Ainda dentro desse pressuposto, no Art. 214, o texto da Constituição indica como uma das metas a “promoção humanística, científica e tecnológica do País”. Ou seja, a educação sendo alçada ao patamar de função estratégica para o desenvolvimento nacional. Assim, estes objetivos foram ampliados na elaboração do Plano Nacional de Educação, já previsto na Carta Constitucional, e elaborado após a criação da nova Lei de Diretrizes e Bases da Educação Nacional.
A Lei de Diretrizes e Bases da Educação Nacional (LDB) de nº 9.394 de 20 de dezembro de 1996, estabeleceu importantes princípios para nortear a prática educativa no país. Entretanto, desde o período que antecedeu sua discussão, muitos atores sociais não foram devidamente envolvidos nos processos de debate e tomada de decisões que, caracterizam a formulação de uma Lei responsável por um setor fundamental da sociedade.
Das disposições gerais e como uma das diretrizes principais, a educação escolar aparece atrelada ao mundo do trabalho e das práticas sociais, o que é expresso no Artigo 22º: “A educação básica tem por finalidade desenvolver o educando, assegurar-lhe a formação comum indispensável para o exercício da cidadania e fornecer-lhe meios para progredir no trabalho e em estudos posteriores”.
É interessante notar que o direito à cidadania e a inserção no mercado de trabalho aparecem como condições importantes, mas não atreladas no texto a uma formação continuada e de qualidade que seria proposta pela permanência do educando no ensino médio e posterior ingresso numa formação universitária. Dentro desse aspecto compreendemos que há de fato um compromisso, presente no texto da Lei, em preparar os jovens para uma entrada no mundo do trabalho, sem obrigatoriamente passarem pelo mundo acadêmico, o que reforça as críticas levantadas pelos pesquisadores sobre o teor neoliberal do texto da LDB, como Emir Sade (apud MÉSZÀROS, 2008: 15):
A educação que poderia ser uma alavanca essencial para a mudança, tornou-se instrumento daqueles estigmas da sociedade capitalista: “fornecer os conhecimentos e o pessoal necessário à maquinaria produtiva em expansão do sistema capitalista, mas também gerar e transmitir um quadro de valores que legitima os interesses dominantes”.

Sobre o compromisso firmado entre os Estados e os interesses do capital, o filósofo húngaro István Mészàros afirma que é preciso reformular de maneira significativa a educação, sem entretanto esquecer de transformar a sociedade na qual as práticas educacionais “devem cumprir as suas vitais e historicamente importantes funções de mudança” (2008:25).

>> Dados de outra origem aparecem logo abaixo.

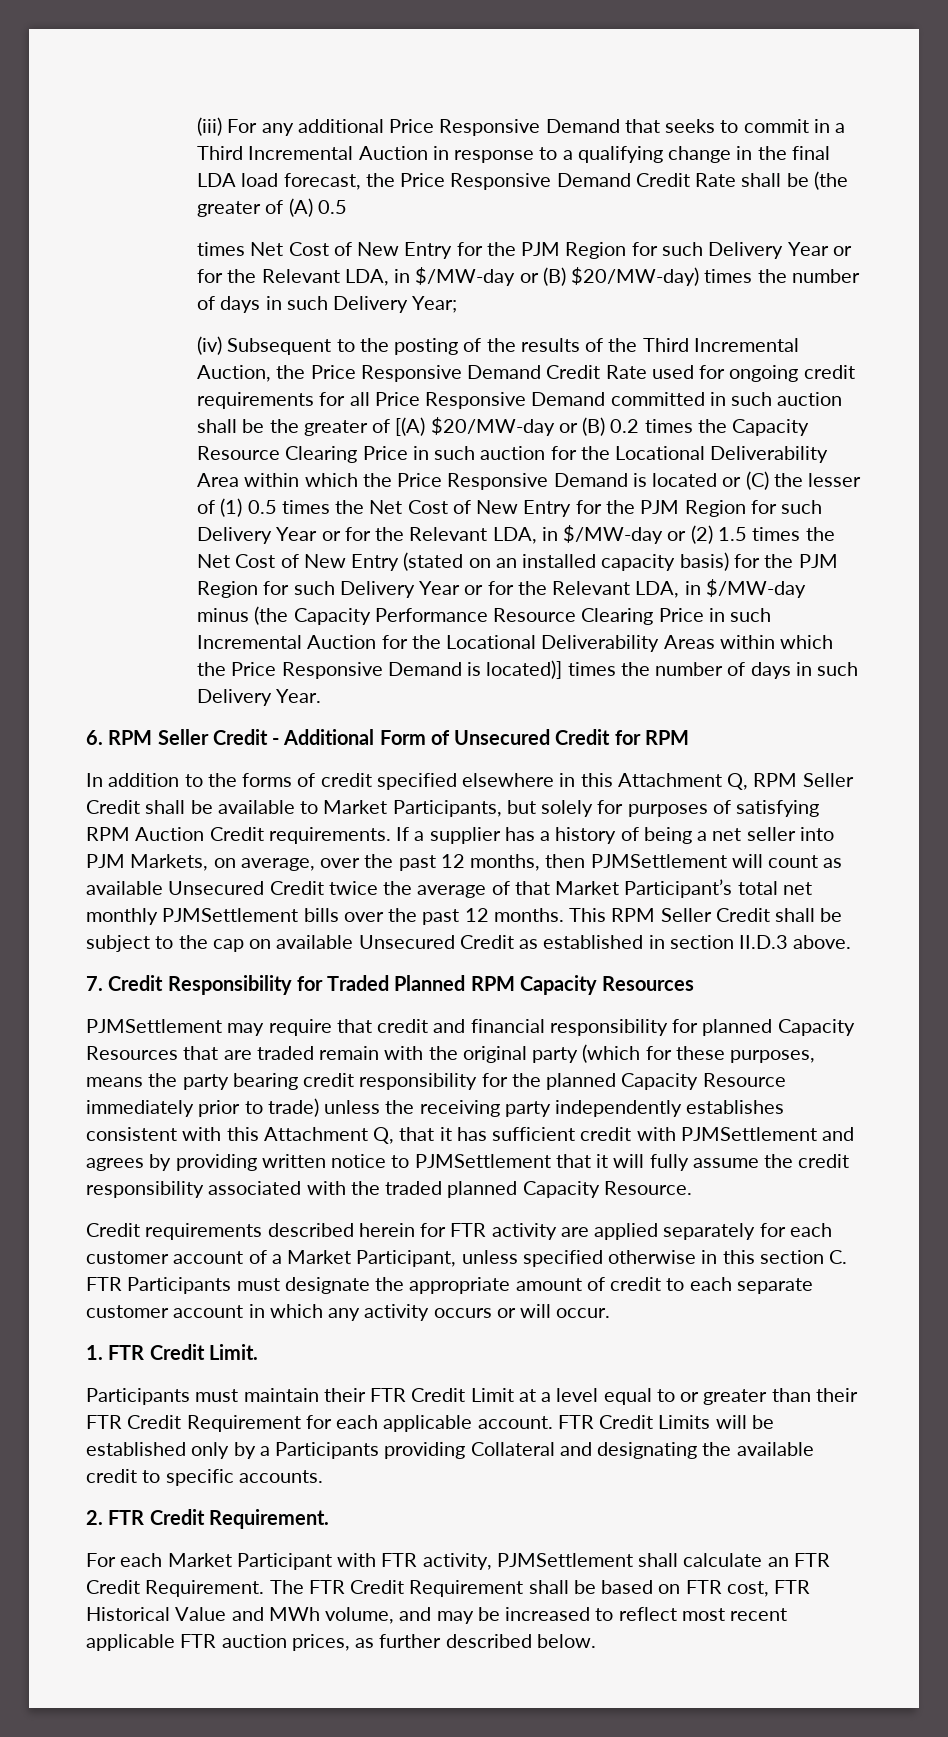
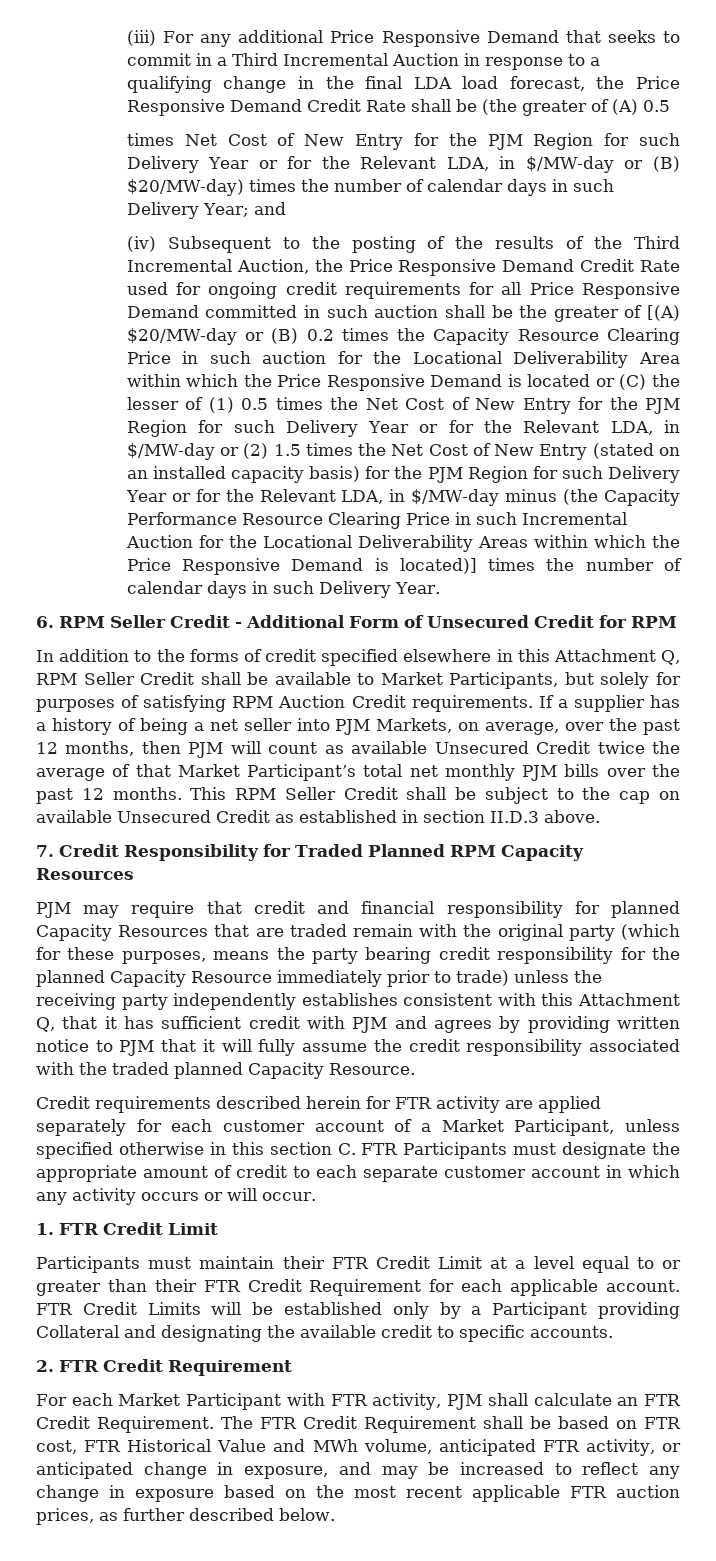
(216, 303) none -> [426,179,503,192] calendar
(458, 304) none -> [253,202,286,215] and
(746, 669) none -> [126,581,203,594] calendar
[590,854,727,868] PJMSettlement -> [188,742,224,758] PJM
[162,908,299,922] PJMSettlement -> [522,765,558,781] PJM
[86,1019,222,1033] PJMSettlement -> [36,902,71,918] PJM
[680,1127,817,1141] PJMSettlement -> [352,1017,388,1033] PJM
[414,1154,551,1168] PJMSettlement -> [119,1040,155,1056] PJM
[208,1344,258,1360] Limit. -> [168,1223,218,1235] Limit
[275,1442,380,1459] Participants -> [492,1302,588,1319] Participant
[208,1509,329,1529] Requirement. -> [168,1360,292,1376] Requirement
[496,1553,633,1567] PJMSettlement -> [447,1394,483,1410] PJM
(395, 1615) none -> [438,1439,681,1456] [36,1462,329,1479] anticipated FTR activity, or anticipated change in exposure,
(677, 1614) none -> [649,1466,680,1479] [36,1485,344,1502] any change in exposure based on the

Concluimos então que a a educação básica no Brasil sofreu diversas modificações, desde a educação pregada pela igreja católica até as reformas implementadas pela Constituição de 1988 e a LDB de 1996, entretanto, sabemos que a escola pública brasileira ainda precisa avançar bastante, corrigindo graves problemas e dessa forma, promovendo maior inclusão e participação tanto da família quanto do próprio educando em seu processo de ensino aprendizagem.


[1] O Presidente da República, usando das atribuições que lhe confere o parágrafo 1o do Art. 2o do Ato Institucional no 5, de 13 de dezembro de 1968, decreta:
Art. 1º Comete infração disciplinar o professor, aluno, funcionário ou empregado de estabelecimento de ensino público ou particular que:
I - Alicie ou incite a deflagração de movimento que tenha por finalidade a paralização de atividade escolar ou participe nesse movimento; 
III - Pratique atos destinados à organização de movimentos subversivos, passeatas, desfiles ou comícios não autorizados, ou dele participe;
IV - Conduza ou realiza, confeccione, imprima, tenha em depósito, distribua material subversivo de qualquer natureza.